Task item A >>
Collect every row that contains the word "significant".

Document passage >>
◆ ◆ ◆
# Detailed comparison to Granger-causality and CCM

In [None]:
import numpy as np
from synthetic_data import sample_points, beta, hist_data, skfda_basis, spline_multi_sample
from causal import ccm_bivariate, granger, eval_candidate_DAGs, shd
from kernels import K_ID
import pickle
import os
import matplotlib.pyplot as plt
from tqdm.notebook import tqdm

#### Data
Case 2: 

In [None]:
# mean function to move from stationarity to non-stationity in X and Y

def mean_stationary(s):
    c_nu = np.random.normal(8, 1)
    return np.tanh(c_nu * s - c_nu / 2)

In [None]:
def two_log(X0, Y0, r_x, r_y, B_xy, B_yx, n_samples, n_preds):
    """
    Function to generate data according to a coupled two-species nonlinear logistic difference system with chaotic dynamics
    Inputs:
    X0: initial value for X
    Y0: initial value for Y
    r_x: system parameter (set between 3 and 4)
    r_y: system parameter (set between 3 and 4)
    B_xy: effect of Y on X
    B_yx: effect of X on Y

    Returns:
    X_fd_list
    """
    X_fd_list = np.empty((2, n_samples, n_preds))
    t = n_preds * n_samples * 2

    X = [X0]
    Y = [Y0]
    for i_t in range(t-1):
        X_ = X[-1] * (r_x - r_x * X[-1] - B_xy * Y[-1])
        Y_ = Y[-1] * (r_y - r_y * Y[-1] - B_yx * X[-1])
        X.append(X_)
        Y.append(Y_)
◆ ◆ ◆
Excerpted records >>
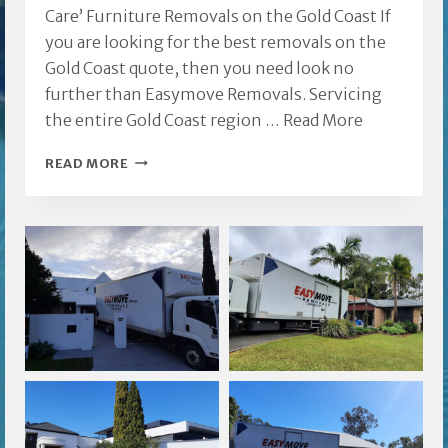
Care’ Furniture Removals on the Gold Coast If
you are looking for the best removals on the
Gold Coast quote, then you need look no
further than Easymove Removals. Servicing
the entire Gold Coast region …
Read More
REMOVALS
READ MORE
ON
THE
GOLD
COAST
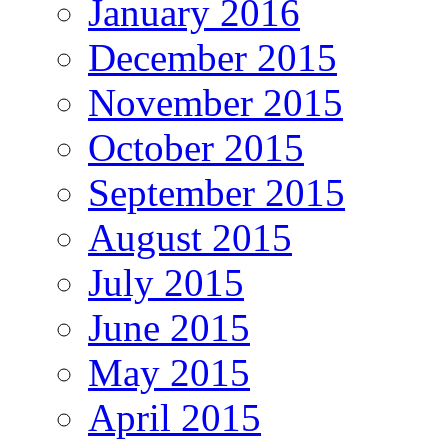
January 2016
December 2015
November 2015
October 2015
September 2015
August 2015
July 2015
June 2015
May 2015
April 2015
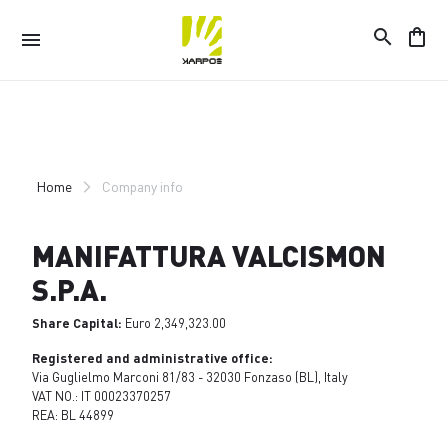
search
shopping_bag
menu
Skip
Skip
to
to
content
navigation
Home
Company info
MANIFATTURA VALCISMON
S.P.A.
Share Capital:
Euro 2,349,323.00
Registered and administrative office:
Via Guglielmo Marconi 81/83 - 32030 Fonzaso (BL), Italy
VAT NO.: IT 00023370257
REA: BL 44899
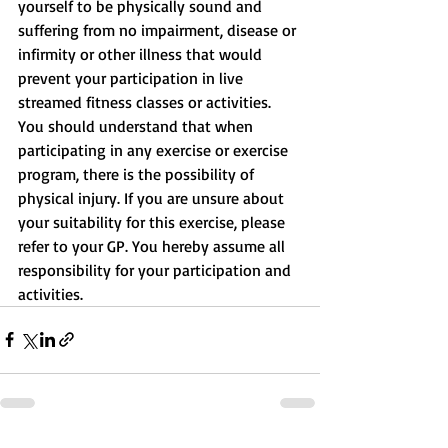
yourself to be physically sound and 
suffering from no impairment, disease or 
infirmity or other illness that would 
prevent your participation in live 
streamed fitness classes or activities. 
You should understand that when 
participating in any exercise or exercise 
program, there is the possibility of 
physical injury. If you are unsure about 
your suitability for this exercise, please 
refer to your GP. You hereby assume all 
responsibility for your participation and 
activities.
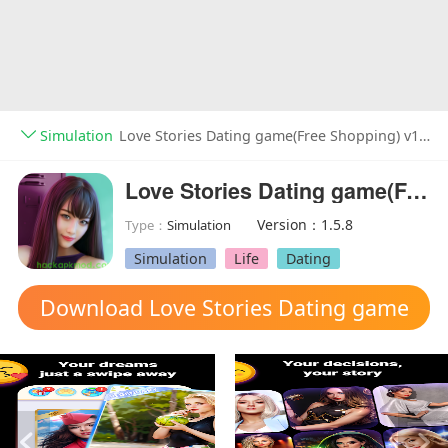
Simulation
Love Stories Dating game(Free Shopping) v1.5.8
Love Stories Dating game(Free Shopping)
Version：1.5.8
Type：
Simulation
Simulation
Life
Dating
Download Love Stories Dating game
mod apk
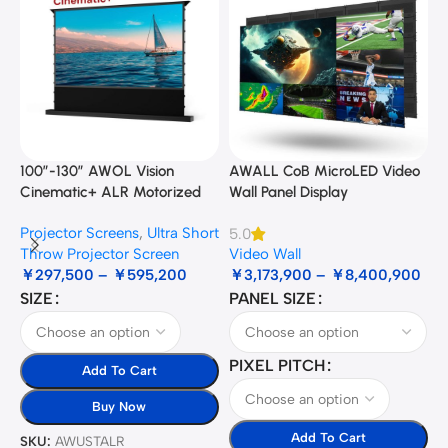
100”-130” AWOL Vision
AWALL CoB MicroLED Video
A
Cinematic+ ALR Motorized
Wall Panel Display
B
Floor Rising Acoustic Screen
Projector Screens
,
Ultra Short
5.0
3
Throw Projector Screen
Video Wall
B
￥
297,500
–
￥
595,200
￥
3,173,900
–
￥
8,400,900
SIZE
PANEL SIZE
S
PIXEL PITCH
Add To Cart
Buy Now
Add To Cart
SKU:
AWUSTALR
S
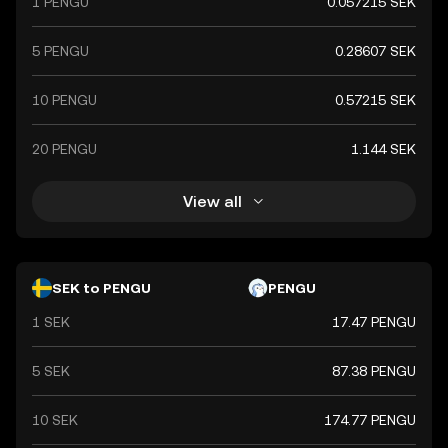
1 PENGU
0.057215 SEK
5 PENGU
0.28607 SEK
10 PENGU
0.57215 SEK
20 PENGU
1.144 SEK
View all
SEK to PENGU
PENGU
1 SEK
17.47 PENGU
5 SEK
87.38 PENGU
10 SEK
174.77 PENGU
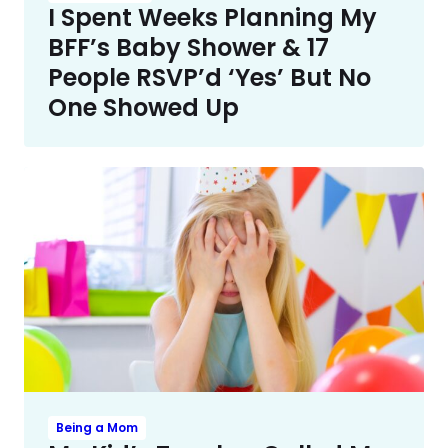
I Spent Weeks Planning My
BFF’s Baby Shower & 17
People RSVP’d ‘Yes’ But No
One Showed Up
Being a Mom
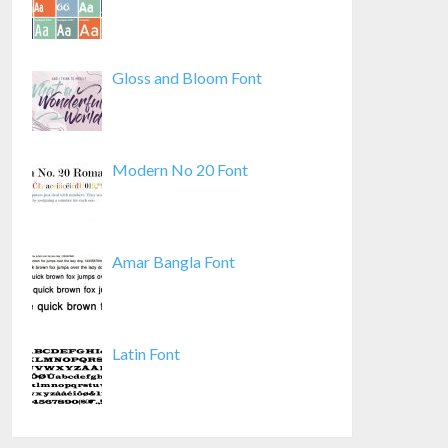
Gloss and Bloom Font
Modern No 20 Font
Amar Bangla Font
Latin Font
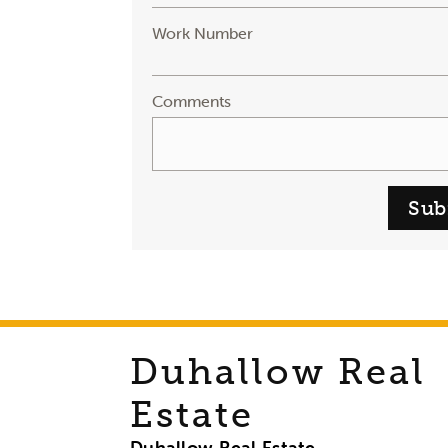
Work Number
Comments
Sub
Duhallow Real
Estate
Duhallow Real Estate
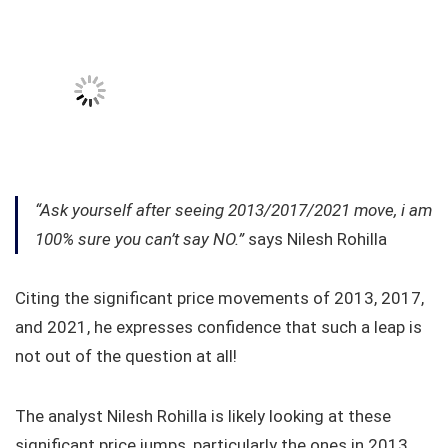
“Ask yourself after seeing 2013/2017/2021 move, i am
100% sure you can’t say NO.”
says Nilesh Rohilla
Citing the significant price movements of 2013, 2017,
and 2021, he expresses confidence that such a leap is
not out of the question at all!
The analyst Nilesh Rohilla is likely looking at these
significant price jumps, particularly the ones in 2013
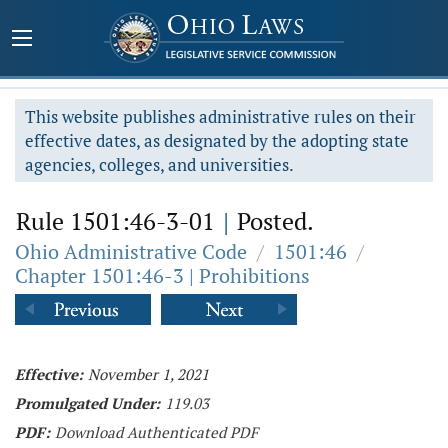
This website publishes administrative rules on their
effective dates, as designated by the adopting state
agencies, colleges, and universities.
Rule 1501:46-3-01
|
Posted.
Ohio Administrative Code
/
1501:46
/
Chapter 1501:46-3 | Prohibitions
Effective:
November 1, 2021
Promulgated Under:
119.03
PDF:
Download Authenticated PDF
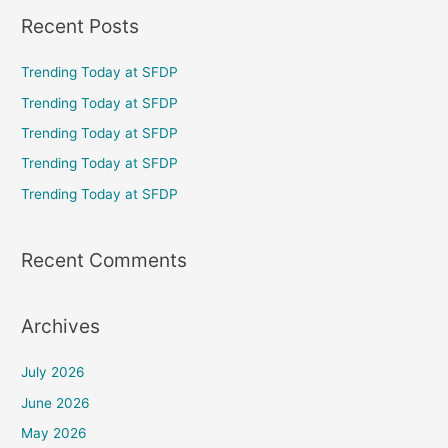
a
Recent Posts
r
c
Trending Today at SFDP
h
Trending Today at SFDP
f
Trending Today at SFDP
o
Trending Today at SFDP
r
Trending Today at SFDP
:
Recent Comments
Archives
July 2026
June 2026
May 2026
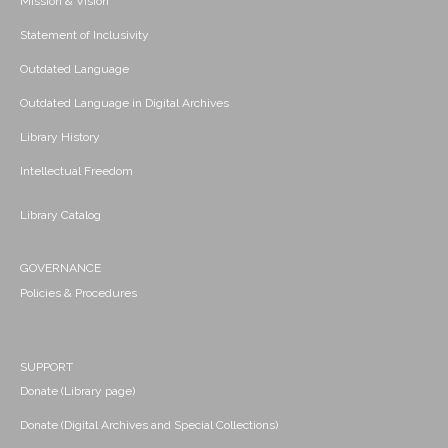
Mission & Vision
Statement of Inclusivity
Outdated Language
Outdated Language in Digital Archives
Library History
Intellectual Freedom
Library Catalog
GOVERNANCE
Policies & Procedures
SUPPORT
Donate (Library page)
Donate (Digital Archives and Special Collections)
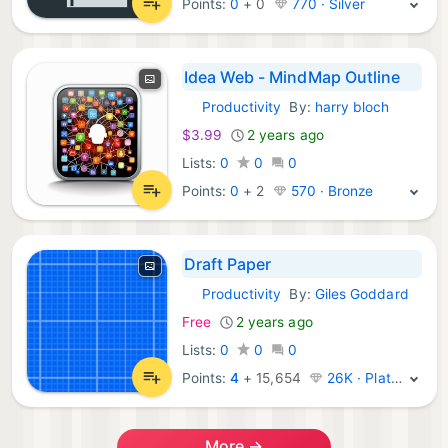
Points:
0
+
0
770 · Silver
Idea Web - MindMap Outline
Productivity
By:
harry bloch
iOS Apps:
$3.99
2 years ago
Lists:
0
0
0
Points:
0
+
2
570 · Bronze
Draft Paper
Productivity
By:
Giles Goddard
iOS Apps:
Free
2 years ago
Lists:
0
0
0
Points:
4
+
15,654
26K · Platinum
More →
◆ ◆ ◆
Task item B >>
Translate this line from the notebook above into Spanish: "Function to generate data according to a coupled two-species nonlinear logistic difference system with chaotic dynamics".

Task output A >>
Citing the significant price movements of 2013, 2017,
significant price jumps, particularly the ones in 2013

Task output B >>
Función para generar datos según un sistema acoplado de diferencias logísticas no lineales de dos especies con dinámica caótica